CareOregon Policy Changes (2025)
A lot has been changing following the policy
enacted by CareOregon in December.
Background on the Policy Changes
On Dec 5th, CareOregon/Oregon Health Plan announced a policy revision that would strip access for all CareOregon members from working with Associate-level clinicians in private practice. The policy is set to go into effect in July of this year.
Client Migration Plan
Because of this, Present Beings will be transitioning to a cash-only practice and my current CareOregon clients will travel (on paper) with me to my partner organization, Dian’s Well Counseling. What does this mean for you?
From a session-standpoint, very little will change for us in our work together. Some changes that will happen include: new paperwork, possible schedule changes, and a revised treatment plan after migrating to DWC.
I will be reaching out to each of you individually about the timeline for this, as we will migrate clients over in a period of several weeks.
All of my current OHP clients in individual therapy will NOT face an interruption in services during this transition.
Conjoint Treatment (Couples & Families) at DWC
Image description: two fat queerdos talk in bed over a cup of tea. They are engaged in eye contact and both have a slight smile.
After conferring with the owner of the group practice about this, I've been given the very unfortunate news that I will not be able to bill OHP clients for conjoint treatment, either in the short or long term. Below is an excerpt of the instructions I received:
"The long of the short of it is, we can't provide them on-going family therapy. [...] The main concern is that billing for marriage or couples counseling is considered fraud, waste, and abuse under Medicaid guidelines. Medicaid doesn’t expect to see billing for couples therapy for adults, [and] we can't provide long-term family therapy unless it's kids or adolescents. The only exception is for SUDs clinics, which is why some clinicians working for SUDs teams or agencies are so convinced all therapists are covered for it. While all other group practice owners warm vehemently against it."

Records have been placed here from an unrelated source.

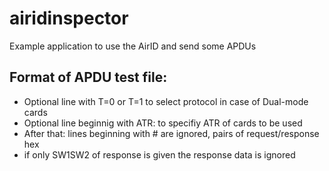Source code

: # airidinspector
Example application to use the AirID and send some APDUs

## Format of APDU test file:
- Optional line with
  T=0
  or
  T=1
  to select protocol in case of Dual-mode cards
- Optional line beginnig with ATR: to specifiy ATR of cards to be used
- After that: lines beginning with # are ignored, pairs of request/response hex
- if only SW1SW2 of response is given the response data is ignored
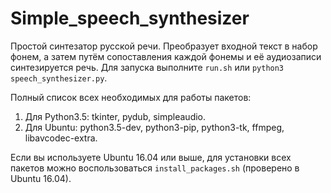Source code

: # Simple_speech_synthesizer
Простой синтезатор русской речи. Преобразует входной текст в набор фонем, а затем путём сопоставления каждой фонемы и её аудиозаписи синтезируется речь. Для запуска выполните `run.sh` или `python3 speech_synthesizer.py`.

Полный список всех необходимых для работы пакетов:
  1. Для Python3.5: tkinter, pydub, simpleaudio.
  2. Для Ubuntu: python3.5-dev, python3-pip, python3-tk, ffmpeg, libavcodec-extra.

Если вы используете Ubuntu 16.04 или выше, для установки всех пакетов можно воспользоваться `install_packages.sh` (проверено в Ubuntu 16.04).
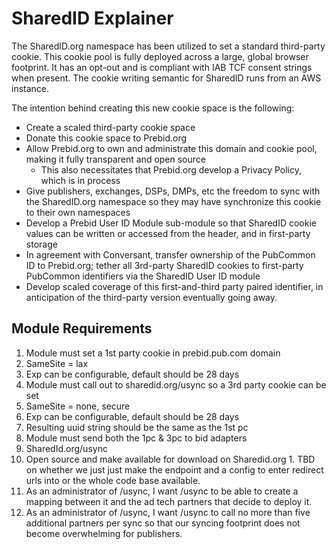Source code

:# SharedID Explainer

The SharedID.org namespace has been utilized to set a standard third-party cookie.  This cookie pool is fully deployed across a large, global browser footprint.  It has an opt-out and is compliant with IAB TCF consent strings when present.  The cookie writing semantic for SharedID runs from an AWS instance.

The intention behind creating this new cookie space is the following:

* Create a scaled third-party cookie space
* Donate this cookie space to Prebid.org
* Allow Prebid.org to own and administrate this domain and cookie pool, making it fully transparent and open source
  * This also necessitates that Prebid.org develop a Privacy Policy, which is in process
* Give publishers, exchanges, DSPs, DMPs, etc the freedom to sync with the SharedID.org namespace so they may have synchronize this cookie to their own namespaces
* Develop a Prebid User ID Module sub-module so that SharedID cookie values can be written or accessed from the header, and in first-party storage
* In agreement with Conversant, transfer ownership of the PubCommon ID to Prebid.org; tether all 3rd-party SharedID cookies to first-party PubCommon identifiers via the SharedID User ID module
* Develop scaled coverage of this first-and-third party paired identifier, in anticipation of the third-party version eventually going away.

## Module Requirements

1. Module must set a 1st party cookie in prebid.pub.com domain
  1. SameSite = lax
  1. Exp can be configurable, default should be 28 days
1. Module must call out to sharedid.org/usync so a 3rd party cookie can be set
  1. SameSite = none, secure
  1. Exp can be configurable, default should be 28 days
  1. Resulting uuid string should be the same as the 1st pc
1. Module must send both the 1pc & 3pc to bid adapters
1. SharedId.org/usync
  1. Open source and make available for download on Sharedid.org
    1. TBD on whether we just just make the endpoint and a config to enter redirect urls into or the whole code base available.
  1. As an administrator of /usync, I want /usync to be able to create a mapping between it and the ad tech partners that decide to deploy it.
  1. As an administrator of /usync, I want /usync to call no more than five additional partners per sync so that our syncing footprint does not become overwhelming for publishers.   
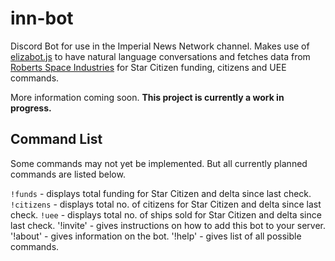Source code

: # inn-bot
Discord Bot for use in the Imperial News Network channel. Makes use of [elizabot.js](http://www.masswerk.at/elizabot/) to have natural language conversations and fetches data from [Roberts Space Industries](https://robertsspaceindustries.com/) for Star Citizen funding, citizens and UEE commands.

More information coming soon. **This project is currently a work in progress.**

## Command List
Some commands may not yet be implemented. But all currently planned commands are listed
below.

`!funds` - displays total funding for Star Citizen and delta since last check.
`!citizens` - displays total no. of citizens for Star Citizen and delta since last check.
`!uee` - displays total no. of ships sold for Star Citizen and delta since last check.
'!invite' - gives instructions on how to add this bot to your server.
'!about' - gives information on the bot.
'!help' - gives list of all possible commands.
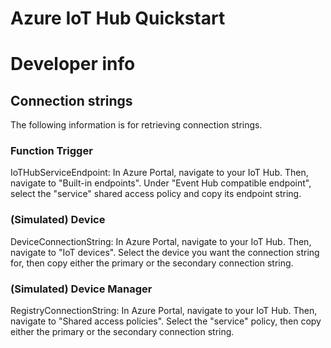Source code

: # Azure IoT Hub Quickstart

# Developer info

## Connection strings
The following information is for retrieving connection strings.

### Function Trigger
IoTHubServiceEndpoint: In Azure Portal, navigate to your IoT Hub. Then, navigate to "Built-in endpoints". Under "Event Hub compatible endpoint", select the "service" shared access policy and copy its endpoint string.

### (Simulated) Device
DeviceConnectionString: In Azure Portal, navigate to your IoT Hub. Then, navigate to "IoT devices". Select the device you want the connection string for, then copy either the primary or the secondary connection string.

### (Simulated) Device Manager
RegistryConnectionString: In Azure Portal, navigate to your IoT Hub. Then, navigate to "Shared access policies". Select the "service" policy, then copy either the primary or the secondary connection string.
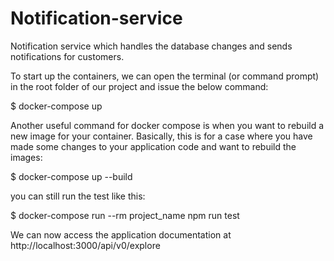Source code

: # Notification-service

Notification service which handles the database changes and sends
notifications for customers.

To start up the containers, we can open the terminal (or command prompt) in the root folder of our project and issue the below command:

\$ docker-compose up

Another useful command for docker compose is when you want to rebuild a new image for your container. Basically, this is for a case where you have made some changes to your application code and want to rebuild the images:

\$ docker-compose up --build

you can still run the test like this:

\$ docker-compose run --rm project_name npm run test

We can now access the application documentation at http://localhost:3000/api/v0/explore
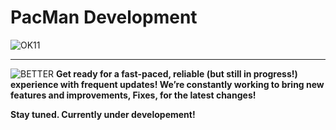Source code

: # PacMan Development
![OK11](https://github.com/user-attachments/assets/70fa60c6-c82d-49c5-9926-b71f205036b9)

-------------------------------------------------------------------------------------------

![BETTER](https://github.com/user-attachments/assets/ab729d00-f652-48cf-b815-f6189dcc0f36)
**Get ready for a fast-paced, reliable (but still in progress!) experience with frequent updates! We’re constantly working to bring new features and improvements, Fixes, for the latest changes!**

**Stay tuned. Currently under developement!**
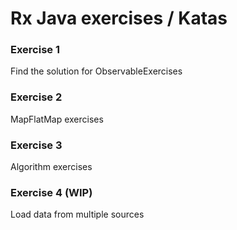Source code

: # Rx Java exercises / Katas

### Exercise 1
Find the solution for ObservableExercises

### Exercise 2
MapFlatMap exercises

### Exercise 3
Algorithm exercises

### Exercise 4 (WIP)
Load data from multiple sources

As the above indicates, each clinic is going to have its own idea of what's allowed, but my work with the group practice requires I follow the strictest adherence to the CareOregon policy. Other clinicians who are not bound by COA-standards may still be offering these slots until the July cut-off date (when all Associate-level clinicians in Private Practice will stop being able to bill CareOregon independently).
I realize this is disappointing news for many of us, and I hope this blog post gives you some context to empower your decision making in next steps.
Wishing you well in the next steps of your journey!